1/2 cup coconut oil, warmed until liquid
2/3 cup demerara sugar (or raw sugar)
1 tablespoon cider vinegar
1 ½ cups rice milk (warmed to room temperature)
1 ½ teaspoons pure vanilla extract
1 teaspoon pure orange extract
zest of one orange
1/4 teaspoon salt
2 teaspoons baking powder
1/2 teaspoon baking soda
2 ¼ cups all-purpose flour
3/4 cup of vegan chocolate chips
Approximately 1/4 cup of Sweet Orange Marmalade
Preheat oven to 350 degrees Fahrenheit and line a muffin pan with 12 paper baking cups.
Beat together the coconut oil and sugar. Mix in the rice milk and cider vinegar. Add the orange and vanilla extracts. Add the orange zest, baking soda, baking powder, and salt. Mix until well combined.
Slowly incorporate the flour taking care not to over mix.
With a spatula or spoon, stir in the vegan chocolate chips.

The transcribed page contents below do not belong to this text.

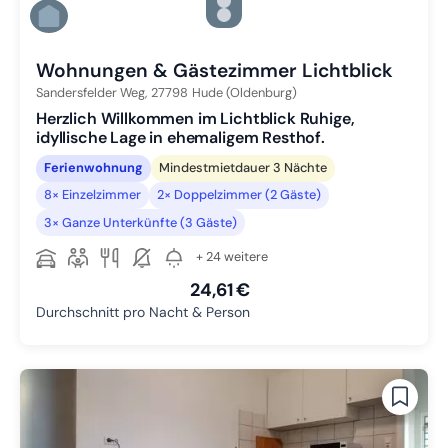
Zu Slide 4 wechseln
Zu Slide 5 wechseln
Zu Slide 6 wechseln
Wohnungen & Gästezimmer Lichtblick
Sandersfelder Weg,
27798
Hude (Oldenburg)
Herzlich Willkommen im Lichtblick Ruhige,
idyllische Lage in ehemaligem Resthof.
Ferienwohnung
Mindestmietdauer 3 Nächte
8× Einzelzimmer
2× Doppelzimmer (2 Gäste)
3× Ganze Unterkünfte (3 Gäste)
+ 24 weitere
24,61 €
Durchschnitt pro Nacht & Person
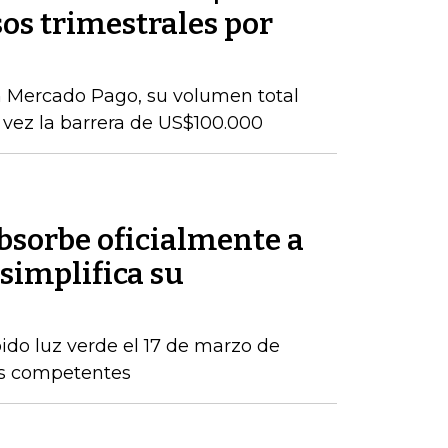
os trimestrales por
n Mercado Pago, su volumen total
vez la barrera de US$100.000
sorbe oficialmente a
simplifica su
ido luz verde el 17 de marzo de
os competentes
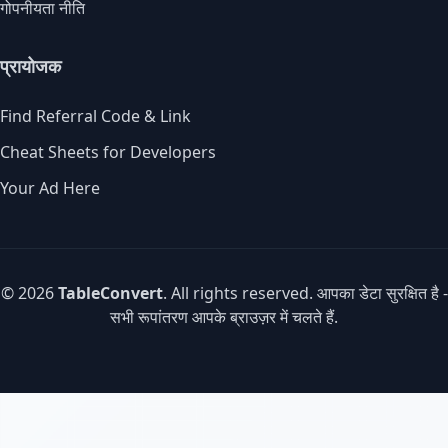
गोपनीयता नीति
प्रायोजक
Find Referral Code & Link
Cheat Sheets for Developers
Your Ad Here
© 2026
TableConvert
. All rights reserved. आपका डेटा सुरक्षित है -
सभी रूपांतरण आपके ब्राउज़र में चलते हैं.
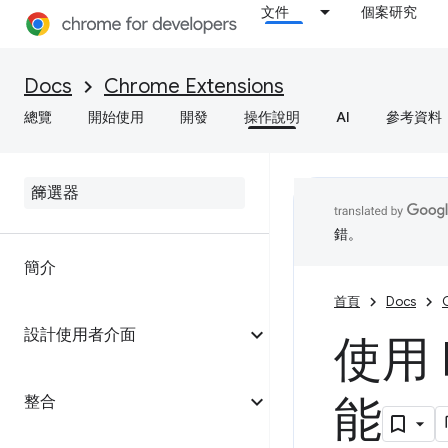
文件
個案研究
Docs
Chrome Extensions
總覽
開始使用
開發
操作說明
AI
參考資料
錯。
簡介
首頁
Docs
設計使用者介面
使用 
能
整合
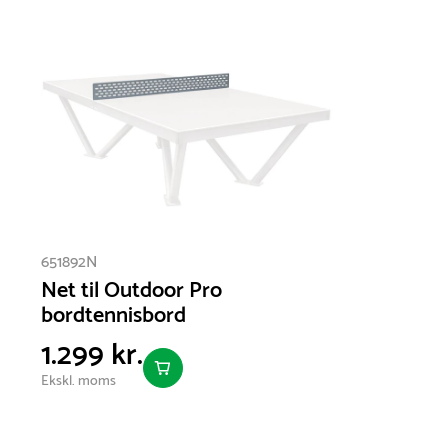
651892-9005 Sort RAL-farvekode: 9005
651893 Orange RAL-farvekode: 2002
Kan bestilles i andre RAL-farver efter nærmere aftale.
651892N
Net til Outdoor Pro
bordtennisbord
1.299 kr.
Ekskl. moms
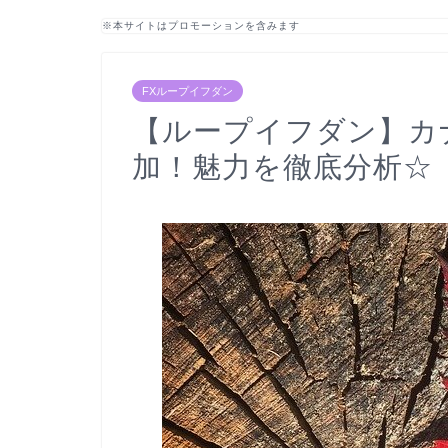
※本サイトはプロモーションを含みます
FXループイフダン
【ループイフダン】カナダ
加！魅力を徹底分析☆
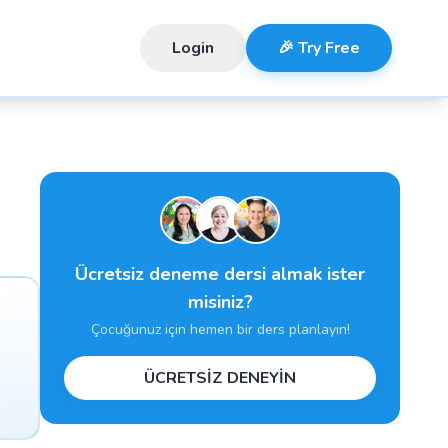
Login
🎉 Try Free
Ücretsiz deneme dersi almak ister
misiniz?
Çocuğunuz için hemen bir ders planlayın!
ÜCRETSİZ DENEYİN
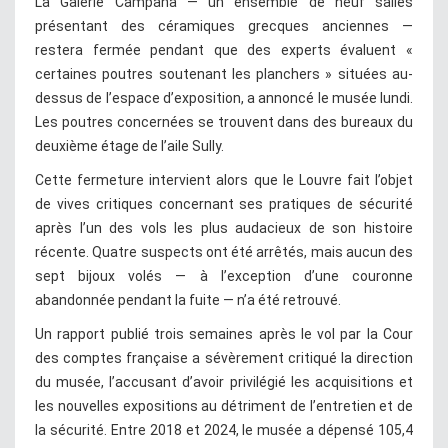
La Galerie Campana — un ensemble de neuf salles
présentant des céramiques grecques anciennes —
restera fermée pendant que des experts évaluent «
certaines poutres soutenant les planchers » situées au-
dessus de l’espace d’exposition, a annoncé le musée lundi.
Les poutres concernées se trouvent dans des bureaux du
deuxième étage de l’aile Sully.
Cette fermeture intervient alors que le Louvre fait l’objet
de vives critiques concernant ses pratiques de sécurité
après l’un des vols les plus audacieux de son histoire
récente. Quatre suspects ont été arrêtés, mais aucun des
sept bijoux volés — à l’exception d’une couronne
abandonnée pendant la fuite — n’a été retrouvé.
Un rapport publié trois semaines après le vol par la Cour
des comptes française a sévèrement critiqué la direction
du musée, l’accusant d’avoir privilégié les acquisitions et
les nouvelles expositions au détriment de l’entretien et de
la sécurité. Entre 2018 et 2024, le musée a dépensé 105,4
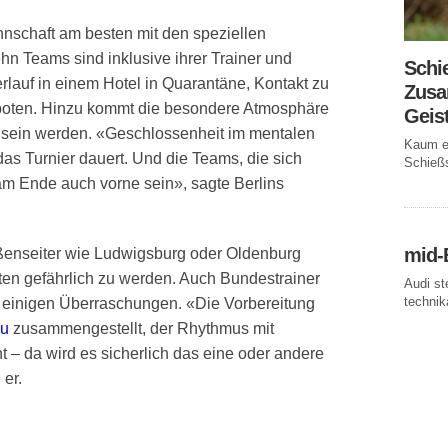
nschaft am besten mit den speziellen
n Teams sind inklusive ihrer Trainer und
Schi
rlauf in einem Hotel in Quarantäne, Kontakt zu
Zusa
erboten. Hinzu kommt die besondere Atmosphäre
Geis
er sein werden. «Geschlossenheit im mentalen
Kaum ei
 das Turnier dauert. Und die Teams, die sich
Schießs
m Ende auch vorne sein», sagte Berlins
mid-
ßenseiter wie Ludwigsburg oder Oldenburg
ten gefährlich zu werden. Auch Bundestrainer
Audi st
technika
 einigen Überraschungen. «Die Vorbereitung
u
zusammengestellt, der Rhythmus mit
nt – da wird es sicherlich das eine oder andere
 er.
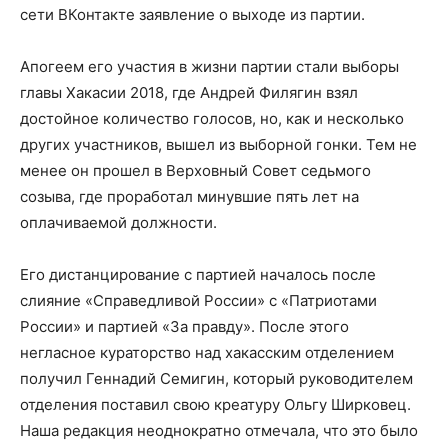
сети ВКонтакте заявление о выходе из партии.
Апогеем его участия в жизни партии стали выборы
главы Хакасии 2018, где Андрей Филягин взял
достойное количество голосов, но, как и несколько
других участников, вышел из выборной гонки. Тем не
менее он прошел в Верховный Совет седьмого
созыва, где проработал минувшие пять лет на
оплачиваемой должности.
Его дистанцирование с партией началось после
слияние «Справедливой России» с «Патриотами
России» и партией «За правду». После этого
негласное кураторство над хакасским отделением
получил Геннадий Семигин, который руководителем
отделения поставил свою креатуру Ольгу Ширковец.
Наша редакция неоднократно отмечала, что это было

Portion out the batter into the pre-lined muffin pan - filling only about half-way.
Scoop a spoonful of orange marmalade into the center of each cupcake and fill the cupcake cups with the remaining batter. They don't rise a lot, so I filled the cups almost to the top.
Bake for 20-22 minutes or until a toothpick inserted into the center of a cupcake comes out relatively clean (it might have a little marmalade on it).
Makes 12 cupcakes.
I iced my cupcakes with this Vegan Orange-Chocolate Frosting.